Every developer's plea* of "Dear MS: Make IE6 die pls. k thx." was brought one more giant step towards fruition. In my inbox this morning was the following from Google:
In order to continue to improve our products and deliver more sophisticated features and performance, we are harnessing some of the latest improvements in web browser technology. This includes faster JavaScript processing and new standards like HTML5. As a result, over the course of 2010, we will be phasing out support for Microsoft Internet Explorer 6.0 as well as other older browsers that are not supported by their own manufacturers.Yes, this is where you smile and sigh and possibly float a little. It's okay. I'll wait.
We plan to begin phasing out support of these older browsers on the Google Docs suite and the Google Sites editor on March 1, 2010. After that point, certain functionality within these applications may have higher latency and may not work correctly in these older browsers. Later in 2010, we will start to phase out support for these browsers for Google Mail and Google Calendar.
Google Apps will continue to support Internet Explorer 7.0 and above, Firefox 3.0 and above, Google Chrome 4.0 and above, and Safari 3.0 and above.
But maybe you're saying "Wait a second, IE6 is just a little older. What's the big hubbub?

------------------------------------------------------------------------

▶ _The problem_: In the post on Google ending support for Internet Explorer 6, reproduce word for word the stretch from "Every developer's plea*" through "okay. I'll wait.".

▶ _Given material_:
------------------------------------------------------------------------

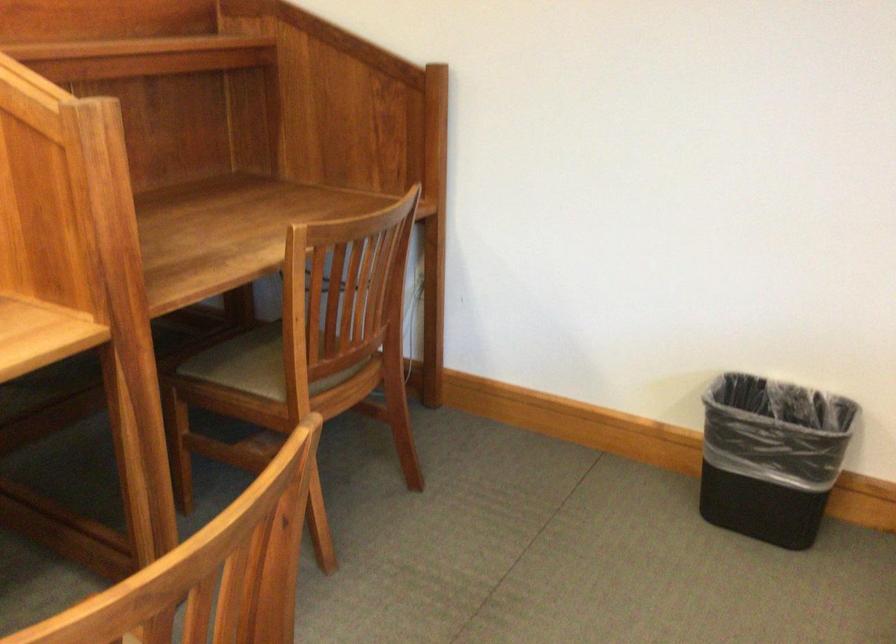
What do you see at coordinates (254, 351) in the screenshot? I see `the chair sitting surface` at bounding box center [254, 351].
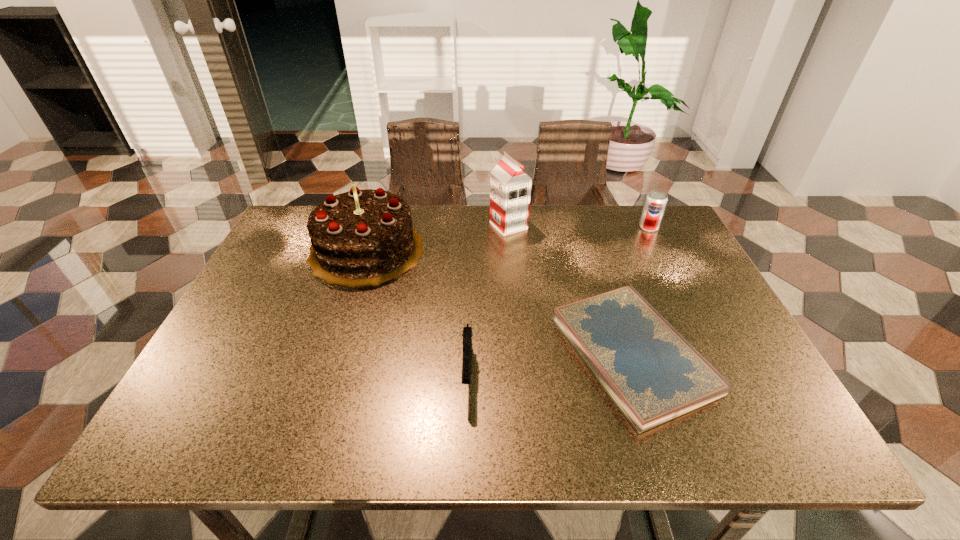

------------------------------------------------------------------------

▶ _Response to the exercise_:
Every developer's plea* of "Dear MS: Make IE6 die pls. k thx." was brought one more giant step towards fruition. In my inbox this morning was the following from Google:
In order to continue to improve our products and deliver more sophisticated features and performance, we are harnessing some of the latest improvements in web browser technology. This includes faster JavaScript processing and new standards like HTML5. As a result, over the course of 2010, we will be phasing out support for Microsoft Internet Explorer 6.0 as well as other older browsers that are not supported by their own manufacturers.Yes, this is where you smile and sigh and possibly float a little. It's okay. I'll wait.